Why would you think that it would be?


You must not have tried ProRes on the iPhone. ProRes HQ consumes around 1.7GB per minute, which is an order of magnitude more than the HEVC bitrates.

Apple: "ProRes files are up to 30 times larger than HEVC files." [1]

[1]: https://support.apple.com/en-us/HT212832


I don't even have a clue how to force HEVC to use the same bitrate a ProRes file would use. HEVC is very efficient, and does not always use the full amount of bitrate being allowed. That's its the entire point for being. Trying to get "high bitrate" HEVC is one of those "you're holding it wrong" moments.


HEVC, and H264 for that matter does have an "optimal quality" mode, which depends greatly on the source media, you could get full bitrate for highly active footage with tons of movement or you could get tiny bitrate if you are just shooting a still image for 20minutes.

They also both have inter and intra frame compression modes.

HEVC or H264 at the same bitrate in interframe mode would produce the same size files as Prores.

Regarding the comment that Apple Prores on iPhone is huge... We aren't discussing an Apple product here unless Apple bought Blackmagic while I wasn't looking.

Prores has it's use cases, go look them up, if you really just want to quickly shoot family vacation videos and not have it take up a ton of storage open the Apple camera app and hit record, the blackmagic app and Prores is likely not for you.

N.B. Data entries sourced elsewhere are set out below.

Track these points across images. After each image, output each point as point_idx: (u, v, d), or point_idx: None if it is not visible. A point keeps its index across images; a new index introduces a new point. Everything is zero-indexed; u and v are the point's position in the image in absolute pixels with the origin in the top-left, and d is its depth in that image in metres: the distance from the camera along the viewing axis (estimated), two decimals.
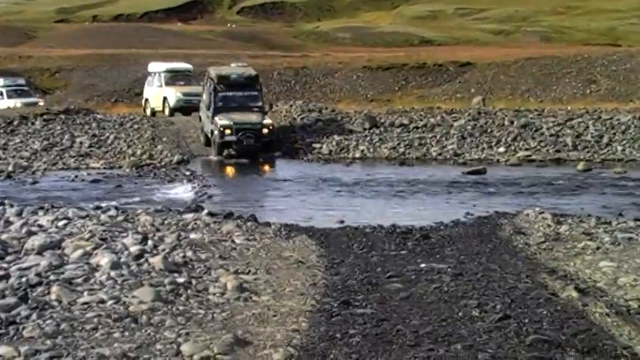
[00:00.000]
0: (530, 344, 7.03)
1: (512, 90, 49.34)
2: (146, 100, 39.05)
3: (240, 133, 25.70)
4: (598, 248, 11.25)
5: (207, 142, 27.34)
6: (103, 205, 15.31)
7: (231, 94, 27.08)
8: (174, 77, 37.84)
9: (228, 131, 25.81)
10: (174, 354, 6.74)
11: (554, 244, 11.69)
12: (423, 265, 10.40)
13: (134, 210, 14.28)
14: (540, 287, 9.09)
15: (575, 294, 8.68)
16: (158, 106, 37.12)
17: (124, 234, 11.43)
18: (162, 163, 24.53)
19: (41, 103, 42.22)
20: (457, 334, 7.33)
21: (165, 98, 36.78)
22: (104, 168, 23.96)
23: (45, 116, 32.88)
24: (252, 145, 25.86)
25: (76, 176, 22.12)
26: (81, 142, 27.85)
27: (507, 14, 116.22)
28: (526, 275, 9.75)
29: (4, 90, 42.04)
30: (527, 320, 7.72)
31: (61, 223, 12.31)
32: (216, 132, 25.97)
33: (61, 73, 57.92)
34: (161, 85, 37.39)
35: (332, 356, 6.78)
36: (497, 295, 8.73)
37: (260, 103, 27.48)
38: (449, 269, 10.10)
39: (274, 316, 7.97)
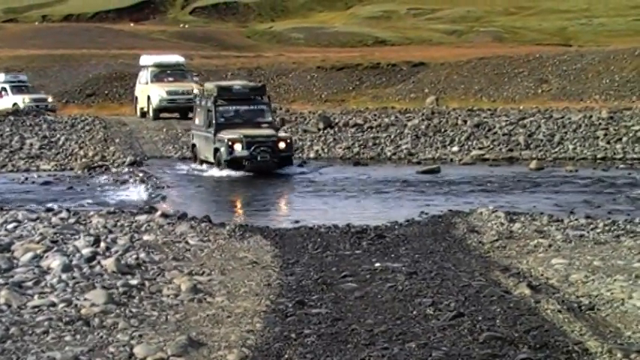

>Regarding the comment that Apple Prores on iPhone is huge... We aren't discussing an Apple product here unless Apple bought Blackmagic while I wasn't looking.

Whathahuh? BMD just released an iOS app to use their software on an iPhone. So, which device are we talking about that isn't an Apple device?

>Prores has it's use cases, go look them up

Thanks, but I'm well aware of what ProRes is. At this point, I'm just assuming you're a troll.


Video encoding is a software feature, the sensor doesn't pick up Prores or HEVC therefore the product you are talking about is the software. The hardware has very little to do with it the video encoding other than possibly provide acceleration.

As I said in the other comment in this thread, if you don't need prores you probably don't need to use the BMD app since the footage captured in HEVC on the stock app is likely good enough for your use case.


I think this is just wrong. I don’t want “the same bitrate as ProRes”, I just want higher bitrate HEVC. For example YouTube has recently added a “high bitrate 1080p” option, which is still 1080p but less compressed and therefore better quality.


To understand you correctly, you want an app designed to shoot video for videographers in ProRes who usually shoot video in ProRes or raw to add low bitrate HEVC, the same low bitrate HEVC you can get in the stock camera app?

Sounds like scope creep not targeted at their intended audience.

Likewise what would be the difference between adding a 45mbps ProRes option vs adding a 45mbps hevc option? That fact it is hevc? They would take up the same storage space.